Collected data:
···
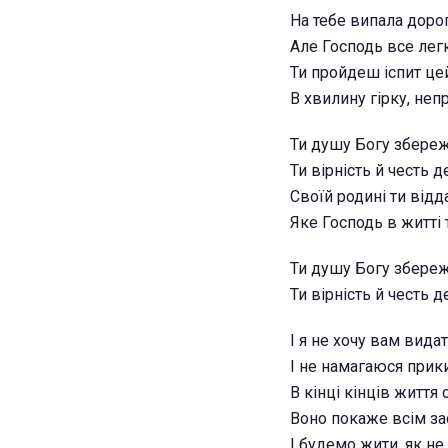
На тебе випала доро
Але Господь все лег
Ти пройдеш іспит це
В хвилину гірку, неп
Ти душу Богу збере
Ти вірність й честь 
Своїй родині ти відд
Яке Господь в житті 
Ти душу Богу збере
Ти вірність й честь 
І я не хочу вам вида
І не намагаюся прик
В кінці кінців життя 
Воно покаже всім з
І будемо жити, як не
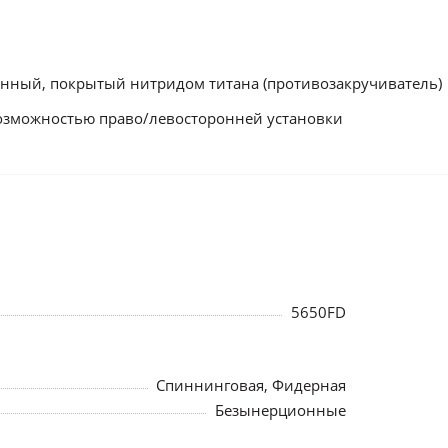
нный, покрытый нитридом титана (противозакручиватель)
возможностью право/левосторонней установки
5650FD
Спиннинговая, Фидерная
Безынерционные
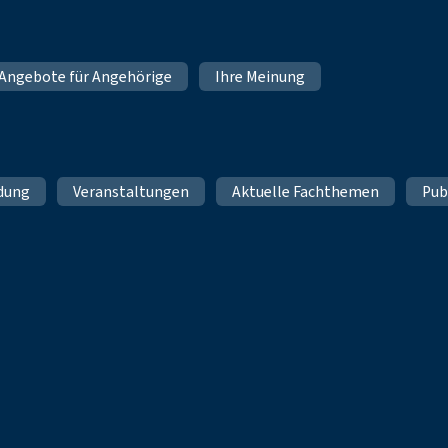
Angebote für Angehörige
Ihre Meinung
ldung
Veranstaltungen
Aktuelle Fachthemen
Pub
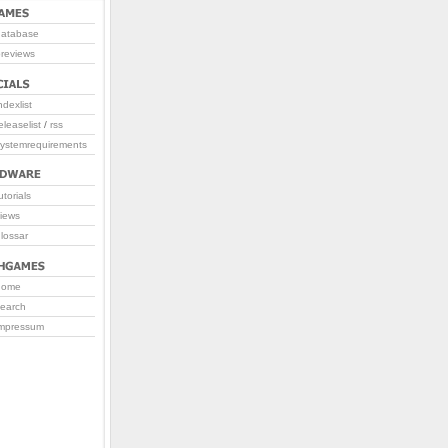
database
reviews
ndexlist
eleaselist
/
rss
systemrequirements
utorials
iews
lossar
home
search
impressum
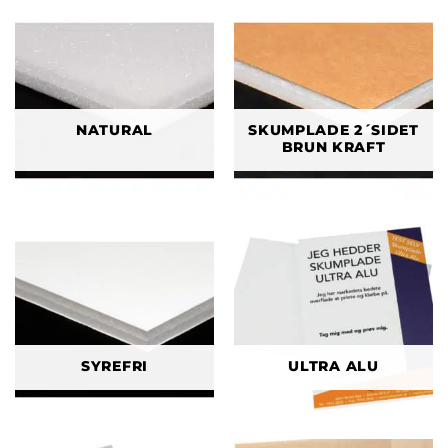
NATURAL
SKUMPLADE 2´SIDET
BRUN KRAFT
SYREFRI
ULTRA ALU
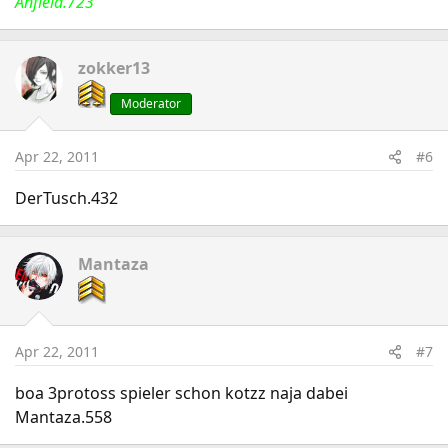
Anfield.723
zokker13
Moderator
Apr 22, 2011
#6
DerTusch.432
Mantaza
Apr 22, 2011
#7
boa 3protoss spieler schon kotzz naja dabei
Mantaza.558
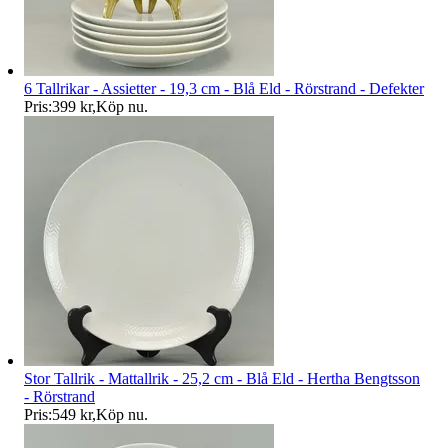
6 Tallrikar - Assietter - 19,3 cm - Blå Eld - Rörstrand - Defekter
Pris:
399 kr
,
Köp nu
.
Stor Tallrik - Mattallrik - 25,2 cm - Blå Eld - Hertha Bengtsson
- Rörstrand
Pris:
549 kr
,
Köp nu
.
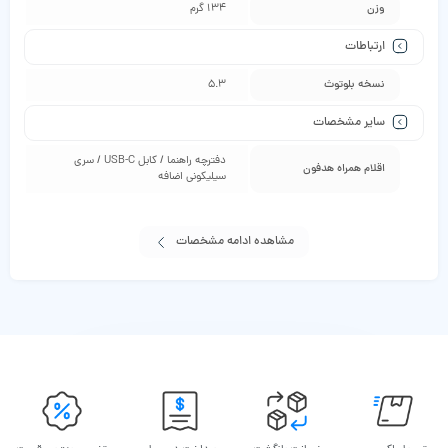
وزن
134 گرم
ارتباطات
نسخه بلوتوث
5.3
سایر مشخصات
دفترچه راهنما / کابل USB-C / سری
اقلام همراه هدفون
سیلیکونی اضافه
مشاهده ادامه مشخصات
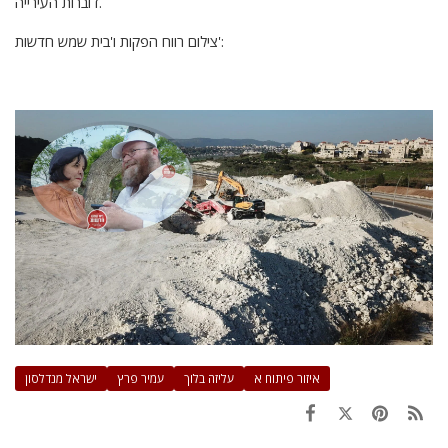
דוברות העירייה.
צילום רווח הפקות ו'בית שמש חדשות':
איזור פיתוח א
עליזה בלוך
עמיר פרץ
ישראל מנדלסון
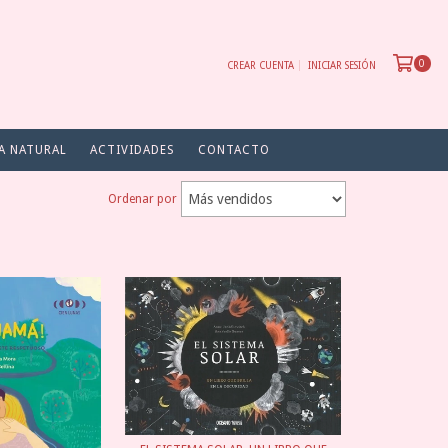
0
CREAR CUENTA
INICIAR SESIÓN
A NATURAL
ACTIVIDADES
CONTACTO
Ordenar por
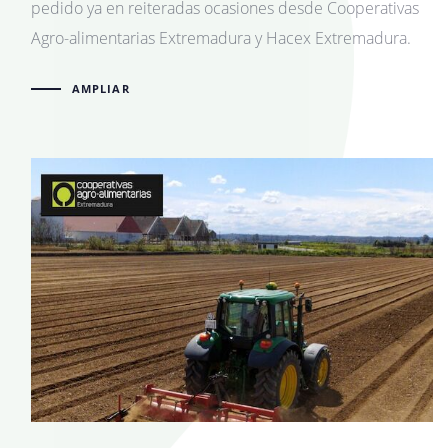
pedido ya en reiteradas ocasiones desde Cooperativas
Agro-alimentarias Extremadura y Hacex Extremadura.
AMPLIAR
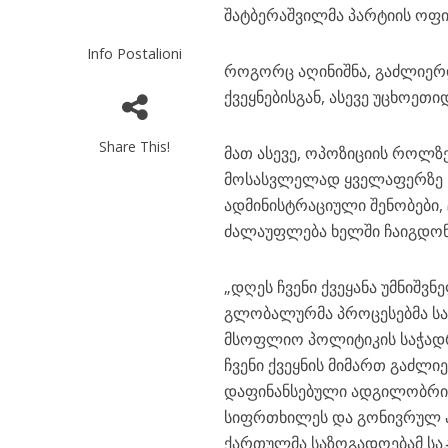
შატბერაშვილმა პარტიის ოფი
Info Postalioni
როგორც აღინიშნა, გაძლიე
ქვეყნებისგან, ასევე უცხოე
Share This!
მათ ასევე, ოპოზიციის როლზე
მოსასვლელად ყველაფერზე წა
ადმინისტრაციული შენობები
ძალაუფლება ხელში ჩაიგდონ
„დღეს ჩვენი ქვეყანა უმნიშვნ
გლობალურმა პროცესებმა ს
მსოფლიო პოლიტიკის საჭადრ
ჩვენი ქვეყნის მიმართ გაძლი
დაფინანსებული ადგილობრივი
სიფრთხილეს და გონივრულ პ
ქართულმა საზოგადოებამ სა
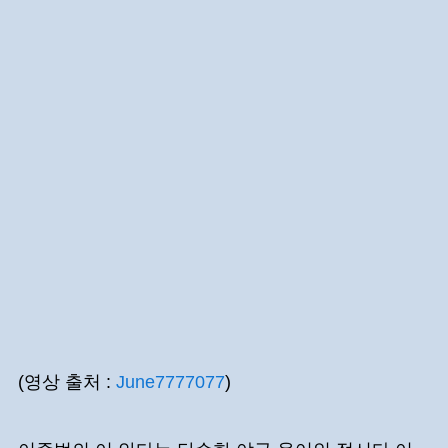
(영상 출처 :
June7777077
)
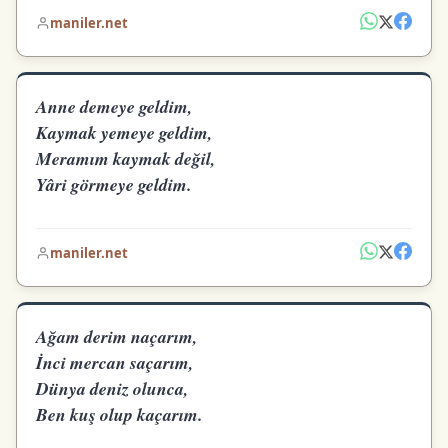
maniler.net
Anne demeye geldim,
Kaymak yemeye geldim,
Meramım kaymak değil,
Yâri görmeye geldim.
maniler.net
Ağam derim naçarım,
İnci mercan saçarım,
Dünya deniz olunca,
Ben kuş olup kaçarım.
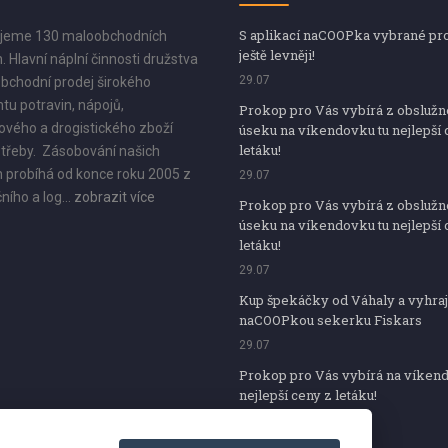
S aplikací naCOOPka vybrané pr
jeme 130 maloobchodních
ještě levněji!
. Hlavní náplní činnosti družstva
29.07
bchodní prodej širokého
tu potravin, nápojů,
Prokop pro Vás vybírá z obsluž
vého a drogistického zboží
úseku na víkendovku tu nejlepší 
letáku!
třeby. Zásobování našich
 probíhá od konce roku 2005 z
29.07
ního a log...
zobrazit více
Prokop pro Vás vybírá z obsluž
úseku na víkendovku tu nejlepší 
letáku!
29.07
Kup špekáčky od Váhaly a vyhraj
naCOOPkou sekerku Fiskars
29.07
Prokop pro Vás vybírá na víken
nejlepší ceny z letáku!
29.07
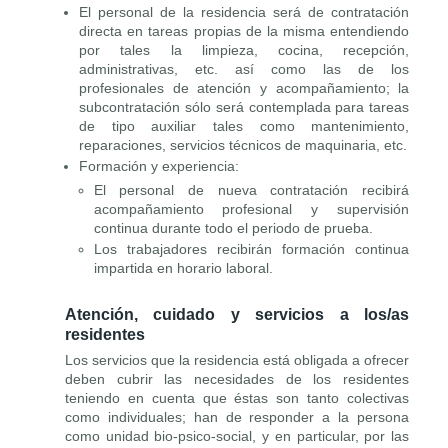
El personal de la residencia será de contratación
directa en tareas propias de la misma entendiendo
por tales la limpieza, cocina, recepción,
administrativas, etc. así como las de los
profesionales de atención y acompañamiento; la
subcontratación sólo será contemplada para tareas
de tipo auxiliar tales como mantenimiento,
reparaciones, servicios técnicos de maquinaria, etc.
Formación y experiencia:
El personal de nueva contratación recibirá
acompañamiento profesional y supervisión
continua durante todo el periodo de prueba.
Los trabajadores recibirán formación continua
impartida en horario laboral.
Atención, cuidado y servicios a los/as
residentes
Los servicios que la residencia está obligada a ofrecer
deben cubrir las necesidades de los residentes
teniendo en cuenta que éstas son tanto colectivas
como individuales; han de responder a la persona
como unidad bio-psico-social, y en particular, por las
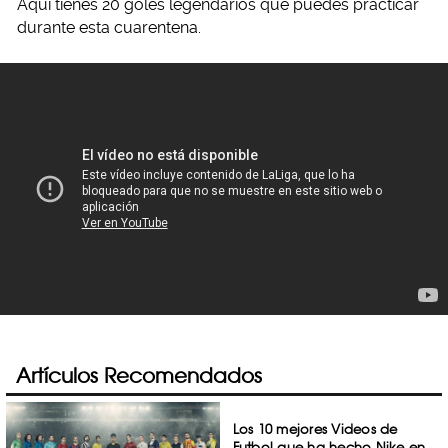
Aquí tienes 20 goles legendarios que puedes practicar
durante esta cuarentena.
Artículos Recomendados
Los 10 mejores Videos de
Futbol que ha hecho Nike en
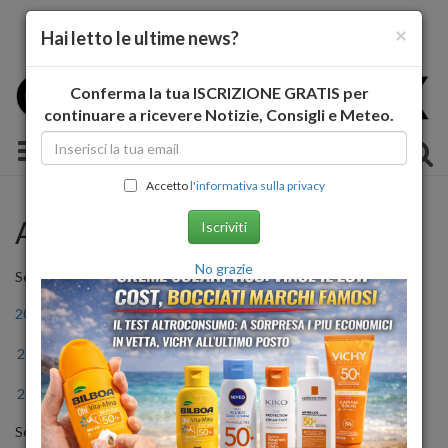
×
Hai letto le ultime news?
Conferma la tua ISCRIZIONE GRATIS per
continuare a ricevere Notizie, Consigli e Meteo.
Toggle navigation
Accetto
l'informativa sulla privacy
Archivio Storico
Iscriviti
No grazie
Seleziona l'anno
2011
2012
2013
2014
2015
2016
2017
2018
2019
2020
2021
2022
2023
2024
2025
2026
Seleziona il mese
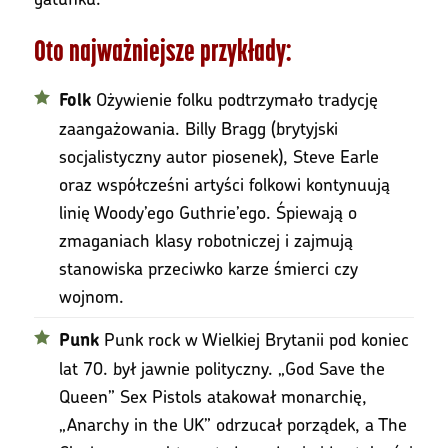
Oto najważniejsze przykłady:
Ożywienie folku podtrzymało tradycję
Folk
zaangażowania. Billy Bragg (brytyjski
socjalistyczny autor piosenek), Steve Earle
oraz współcześni artyści folkowi kontynuują
linię Woody’ego Guthrie’ego. Śpiewają o
zmaganiach klasy robotniczej i zajmują
stanowiska przeciwko karze śmierci czy
wojnom.
Punk rock w Wielkiej Brytanii pod koniec
Punk
lat 70. był jawnie polityczny. „God Save the
Queen” Sex Pistols atakował monarchię,
„Anarchy in the UK” odrzucał porządek, a The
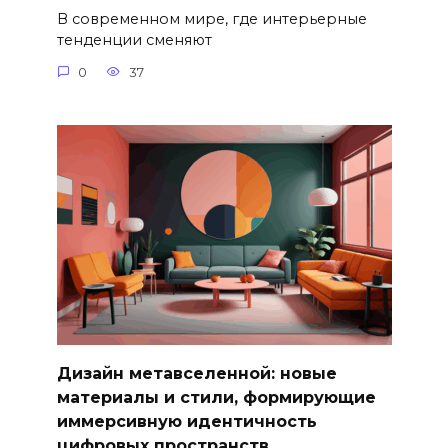
В современном мире, где интерьерные
тенденции сменяют
0
37
Дизайн метавселенной: новые
материалы и стили, формирующие
иммерсивную идентичность
цифровых пространств.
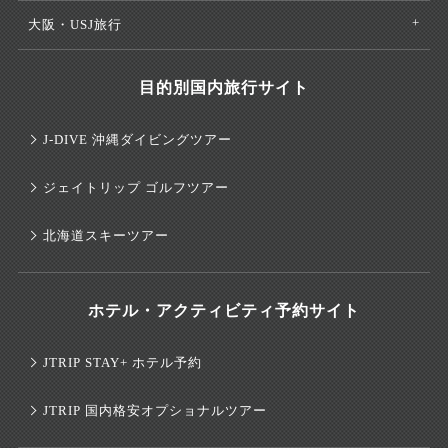
大阪・USJ旅行
目的別国内旅行サイト
J-DIVE 沖縄ダイビングツアー
ジェイトリップ ゴルフツアー
北海道スキーツアー
ホテル・アクティビティ予約サイト
JTRIP STAY+ ホテル予約
JTRIP 国内格安オプショナルツアー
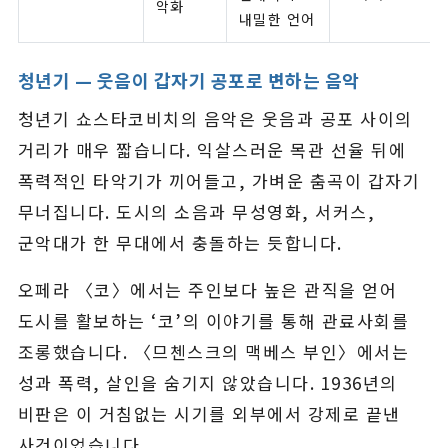
악화
내밀한 언어
청년기 — 웃음이 갑자기 공포로 변하는 음악
청년기 쇼스타코비치의 음악은 웃음과 공포 사이의
거리가 매우 짧습니다. 익살스러운 목관 선율 뒤에
폭력적인 타악기가 끼어들고, 가벼운 춤곡이 갑자기
무너집니다. 도시의 소음과 무성영화, 서커스,
군악대가 한 무대에서 충돌하는 듯합니다.
오페라 〈코〉에서는 주인보다 높은 관직을 얻어
도시를 활보하는 ‘코’의 이야기를 통해 관료사회를
조롱했습니다. 〈므첸스크의 맥베스 부인〉에서는
성과 폭력, 살인을 숨기지 않았습니다. 1936년의
비판은 이 거침없는 시기를 외부에서 강제로 끝낸
사건이었습니다.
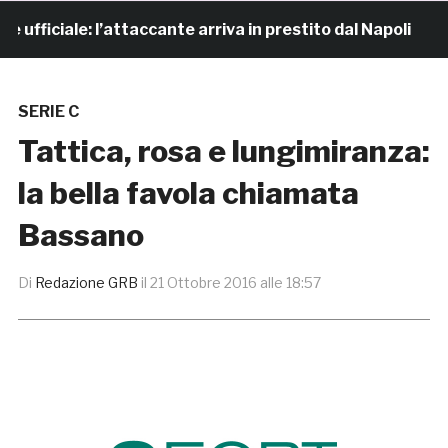
iciale: l’attaccante arriva in prestito dal Napoli
9 
SERIE C
Tattica, rosa e lungimiranza:
la bella favola chiamata
Bassano
Di
Redazione GRB
il
21 Ottobre 2016 alle 18:57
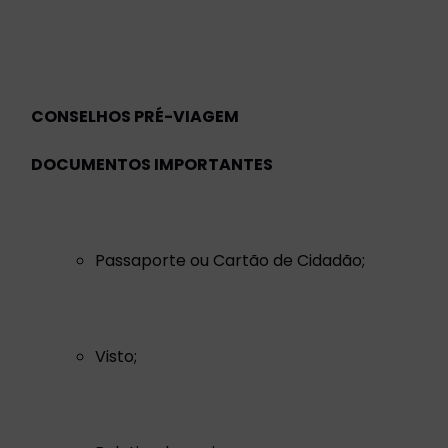
CONSELHOS PRÉ-VIAGEM
DOCUMENTOS IMPORTANTES
Passaporte ou Cartão de Cidadão;
Visto;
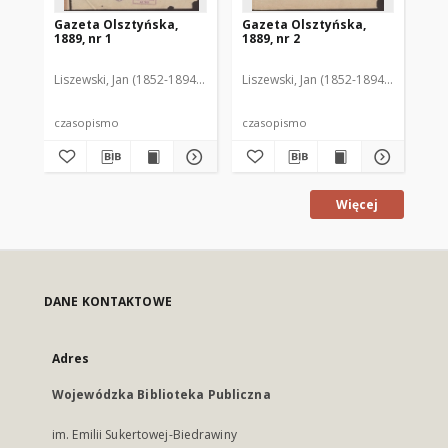
Gazeta Olsztyńska,
Gazeta Olsztyńska,
Ga
1889, nr 1
1889, nr 2
188
Liszewski, Jan (1852-1894). Red.
Liszewski, Jan (1852-1894). Red.
Lis
czasopismo
czasopismo
cz
Więcej
DANE KONTAKTOWE
Adres
Wojewódzka Biblioteka Publiczna
im. Emilii Sukertowej-Biedrawiny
···
== YOUR OBJECTIVE ==
Copy every line exactly, from the opening line of the entries down to the line holding "Angebote für Angehörige", and keep the pictures out.

== RESULT FOR THIS EXERCISE ==
На тебе випала доро
Але Господь все лег
Ти пройдеш іспит це
В хвилину гірку, неп
Ти душу Богу збере
Ти вірність й честь 
Своїй родині ти відд
Яке Господь в житті 
Ти душу Богу збере
Ти вірність й честь 
І я не хочу вам вида
І не намагаюся прик
В кінці кінців життя 
Воно покаже всім з
І будемо жити, як не
нный, покрытый нитридом титана (противозакручиватель)
возможностью право/левосторонней установки
5650FD
Спиннинговая, Фидерная
Безынерционные
Angebote für Angehörige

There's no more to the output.